Data records.
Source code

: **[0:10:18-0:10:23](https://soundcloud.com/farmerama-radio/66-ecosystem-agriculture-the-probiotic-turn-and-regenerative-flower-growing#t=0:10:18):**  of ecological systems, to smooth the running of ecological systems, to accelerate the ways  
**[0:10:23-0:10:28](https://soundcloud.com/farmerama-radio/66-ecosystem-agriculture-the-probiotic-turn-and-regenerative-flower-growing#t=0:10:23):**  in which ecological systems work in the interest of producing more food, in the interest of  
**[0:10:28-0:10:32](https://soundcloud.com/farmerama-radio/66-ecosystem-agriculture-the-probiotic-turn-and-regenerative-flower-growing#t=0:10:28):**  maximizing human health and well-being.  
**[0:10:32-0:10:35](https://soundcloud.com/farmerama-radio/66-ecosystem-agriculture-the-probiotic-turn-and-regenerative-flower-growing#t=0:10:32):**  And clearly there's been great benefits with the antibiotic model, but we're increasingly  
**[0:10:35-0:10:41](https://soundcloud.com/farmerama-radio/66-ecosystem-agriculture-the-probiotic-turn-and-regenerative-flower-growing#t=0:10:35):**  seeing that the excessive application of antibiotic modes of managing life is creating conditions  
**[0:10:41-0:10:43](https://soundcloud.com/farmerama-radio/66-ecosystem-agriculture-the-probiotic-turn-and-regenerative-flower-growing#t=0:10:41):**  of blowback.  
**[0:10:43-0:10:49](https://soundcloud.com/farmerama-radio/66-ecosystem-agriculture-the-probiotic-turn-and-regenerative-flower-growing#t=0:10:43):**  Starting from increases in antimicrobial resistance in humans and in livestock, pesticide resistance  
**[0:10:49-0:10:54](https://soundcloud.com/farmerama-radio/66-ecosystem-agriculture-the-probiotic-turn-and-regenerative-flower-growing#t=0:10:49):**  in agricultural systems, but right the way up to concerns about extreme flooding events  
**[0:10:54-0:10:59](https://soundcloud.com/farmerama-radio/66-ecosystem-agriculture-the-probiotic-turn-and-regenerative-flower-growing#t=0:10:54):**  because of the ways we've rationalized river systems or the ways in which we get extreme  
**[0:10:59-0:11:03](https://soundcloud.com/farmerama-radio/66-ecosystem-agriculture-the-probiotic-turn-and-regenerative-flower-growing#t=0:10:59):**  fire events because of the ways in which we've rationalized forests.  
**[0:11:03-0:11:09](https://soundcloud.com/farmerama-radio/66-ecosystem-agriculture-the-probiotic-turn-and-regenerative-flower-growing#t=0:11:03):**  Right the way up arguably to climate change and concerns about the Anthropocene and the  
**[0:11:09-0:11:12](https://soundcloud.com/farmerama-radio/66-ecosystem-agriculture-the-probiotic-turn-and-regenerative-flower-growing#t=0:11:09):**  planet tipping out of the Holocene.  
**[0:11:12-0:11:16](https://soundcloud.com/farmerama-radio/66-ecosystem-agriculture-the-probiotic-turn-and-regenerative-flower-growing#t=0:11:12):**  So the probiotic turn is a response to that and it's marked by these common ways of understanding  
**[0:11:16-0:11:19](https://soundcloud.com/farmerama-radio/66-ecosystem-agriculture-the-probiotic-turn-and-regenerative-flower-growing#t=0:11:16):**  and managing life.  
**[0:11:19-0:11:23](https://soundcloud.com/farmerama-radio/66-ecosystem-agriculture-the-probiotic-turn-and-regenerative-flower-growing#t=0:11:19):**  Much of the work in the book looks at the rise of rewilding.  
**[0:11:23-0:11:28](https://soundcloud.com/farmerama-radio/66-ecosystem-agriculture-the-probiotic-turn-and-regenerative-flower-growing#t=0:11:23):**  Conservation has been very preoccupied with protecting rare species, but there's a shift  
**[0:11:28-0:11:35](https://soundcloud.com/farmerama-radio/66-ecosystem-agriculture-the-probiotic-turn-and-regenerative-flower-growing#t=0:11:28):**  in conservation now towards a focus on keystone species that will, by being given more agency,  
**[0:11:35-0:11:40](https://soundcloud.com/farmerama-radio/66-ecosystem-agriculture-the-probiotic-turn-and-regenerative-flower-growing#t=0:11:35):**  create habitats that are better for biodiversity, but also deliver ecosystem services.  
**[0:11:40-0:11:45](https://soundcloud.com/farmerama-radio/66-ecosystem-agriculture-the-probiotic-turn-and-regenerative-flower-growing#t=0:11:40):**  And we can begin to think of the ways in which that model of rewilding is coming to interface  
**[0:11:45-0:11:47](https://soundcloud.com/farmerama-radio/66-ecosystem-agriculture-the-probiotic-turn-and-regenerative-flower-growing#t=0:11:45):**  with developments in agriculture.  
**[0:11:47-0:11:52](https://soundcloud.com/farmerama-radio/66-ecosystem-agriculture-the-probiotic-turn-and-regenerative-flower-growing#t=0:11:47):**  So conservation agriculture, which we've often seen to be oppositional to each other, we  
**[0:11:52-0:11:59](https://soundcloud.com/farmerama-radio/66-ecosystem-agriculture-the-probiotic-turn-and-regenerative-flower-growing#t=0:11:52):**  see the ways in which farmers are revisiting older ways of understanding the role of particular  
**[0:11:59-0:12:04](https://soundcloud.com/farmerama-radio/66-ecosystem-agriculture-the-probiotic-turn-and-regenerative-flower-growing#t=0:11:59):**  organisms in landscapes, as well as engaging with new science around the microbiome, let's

Required action. Transcribe the material exactly as it reads.

Exercise response.
Source code

: **[0:10:18-0:10:23](https://soundcloud.com/farmerama-radio/66-ecosystem-agriculture-the-probiotic-turn-and-regenerative-flower-growing#t=0:10:18):**  of ecological systems, to smooth the running of ecological systems, to accelerate the ways  
**[0:10:23-0:10:28](https://soundcloud.com/farmerama-radio/66-ecosystem-agriculture-the-probiotic-turn-and-regenerative-flower-growing#t=0:10:23):**  in which ecological systems work in the interest of producing more food, in the interest of  
**[0:10:28-0:10:32](https://soundcloud.com/farmerama-radio/66-ecosystem-agriculture-the-probiotic-turn-and-regenerative-flower-growing#t=0:10:28):**  maximizing human health and well-being.  
**[0:10:32-0:10:35](https://soundcloud.com/farmerama-radio/66-ecosystem-agriculture-the-probiotic-turn-and-regenerative-flower-growing#t=0:10:32):**  And clearly there's been great benefits with the antibiotic model, but we're increasingly  
**[0:10:35-0:10:41](https://soundcloud.com/farmerama-radio/66-ecosystem-agriculture-the-probiotic-turn-and-regenerative-flower-growing#t=0:10:35):**  seeing that the excessive application of antibiotic modes of managing life is creating conditions  
**[0:10:41-0:10:43](https://soundcloud.com/farmerama-radio/66-ecosystem-agriculture-the-probiotic-turn-and-regenerative-flower-growing#t=0:10:41):**  of blowback.  
**[0:10:43-0:10:49](https://soundcloud.com/farmerama-radio/66-ecosystem-agriculture-the-probiotic-turn-and-regenerative-flower-growing#t=0:10:43):**  Starting from increases in antimicrobial resistance in humans and in livestock, pesticide resistance  
**[0:10:49-0:10:54](https://soundcloud.com/farmerama-radio/66-ecosystem-agriculture-the-probiotic-turn-and-regenerative-flower-growing#t=0:10:49):**  in agricultural systems, but right the way up to concerns about extreme flooding events  
**[0:10:54-0:10:59](https://soundcloud.com/farmerama-radio/66-ecosystem-agriculture-the-probiotic-turn-and-regenerative-flower-growing#t=0:10:54):**  because of the ways we've rationalized river systems or the ways in which we get extreme  
**[0:10:59-0:11:03](https://soundcloud.com/farmerama-radio/66-ecosystem-agriculture-the-probiotic-turn-and-regenerative-flower-growing#t=0:10:59):**  fire events because of the ways in which we've rationalized forests.  
**[0:11:03-0:11:09](https://soundcloud.com/farmerama-radio/66-ecosystem-agriculture-the-probiotic-turn-and-regenerative-flower-growing#t=0:11:03):**  Right the way up arguably to climate change and concerns about the Anthropocene and the  
**[0:11:09-0:11:12](https://soundcloud.com/farmerama-radio/66-ecosystem-agriculture-the-probiotic-turn-and-regenerative-flower-growing#t=0:11:09):**  planet tipping out of the Holocene.  
**[0:11:12-0:11:16](https://soundcloud.com/farmerama-radio/66-ecosystem-agriculture-the-probiotic-turn-and-regenerative-flower-growing#t=0:11:12):**  So the probiotic turn is a response to that and it's marked by these common ways of understanding  
**[0:11:16-0:11:19](https://soundcloud.com/farmerama-radio/66-ecosystem-agriculture-the-probiotic-turn-and-regenerative-flower-growing#t=0:11:16):**  and managing life.  
**[0:11:19-0:11:23](https://soundcloud.com/farmerama-radio/66-ecosystem-agriculture-the-probiotic-turn-and-regenerative-flower-growing#t=0:11:19):**  Much of the work in the book looks at the rise of rewilding.  
**[0:11:23-0:11:28](https://soundcloud.com/farmerama-radio/66-ecosystem-agriculture-the-probiotic-turn-and-regenerative-flower-growing#t=0:11:23):**  Conservation has been very preoccupied with protecting rare species, but there's a shift  
**[0:11:28-0:11:35](https://soundcloud.com/farmerama-radio/66-ecosystem-agriculture-the-probiotic-turn-and-regenerative-flower-growing#t=0:11:28):**  in conservation now towards a focus on keystone species that will, by being given more agency,  
**[0:11:35-0:11:40](https://soundcloud.com/farmerama-radio/66-ecosystem-agriculture-the-probiotic-turn-and-regenerative-flower-growing#t=0:11:35):**  create habitats that are better for biodiversity, but also deliver ecosystem services.  
**[0:11:40-0:11:45](https://soundcloud.com/farmerama-radio/66-ecosystem-agriculture-the-probiotic-turn-and-regenerative-flower-growing#t=0:11:40):**  And we can begin to think of the ways in which that model of rewilding is coming to interface  
**[0:11:45-0:11:47](https://soundcloud.com/farmerama-radio/66-ecosystem-agriculture-the-probiotic-turn-and-regenerative-flower-growing#t=0:11:45):**  with developments in agriculture.  
**[0:11:47-0:11:52](https://soundcloud.com/farmerama-radio/66-ecosystem-agriculture-the-probiotic-turn-and-regenerative-flower-growing#t=0:11:47):**  So conservation agriculture, which we've often seen to be oppositional to each other, we  
**[0:11:52-0:11:59](https://soundcloud.com/farmerama-radio/66-ecosystem-agriculture-the-probiotic-turn-and-regenerative-flower-growing#t=0:11:52):**  see the ways in which farmers are revisiting older ways of understanding the role of particular  
**[0:11:59-0:12:04](https://soundcloud.com/farmerama-radio/66-ecosystem-agriculture-the-probiotic-turn-and-regenerative-flower-growing#t=0:11:59):**  organisms in landscapes, as well as engaging with new science around the microbiome, let's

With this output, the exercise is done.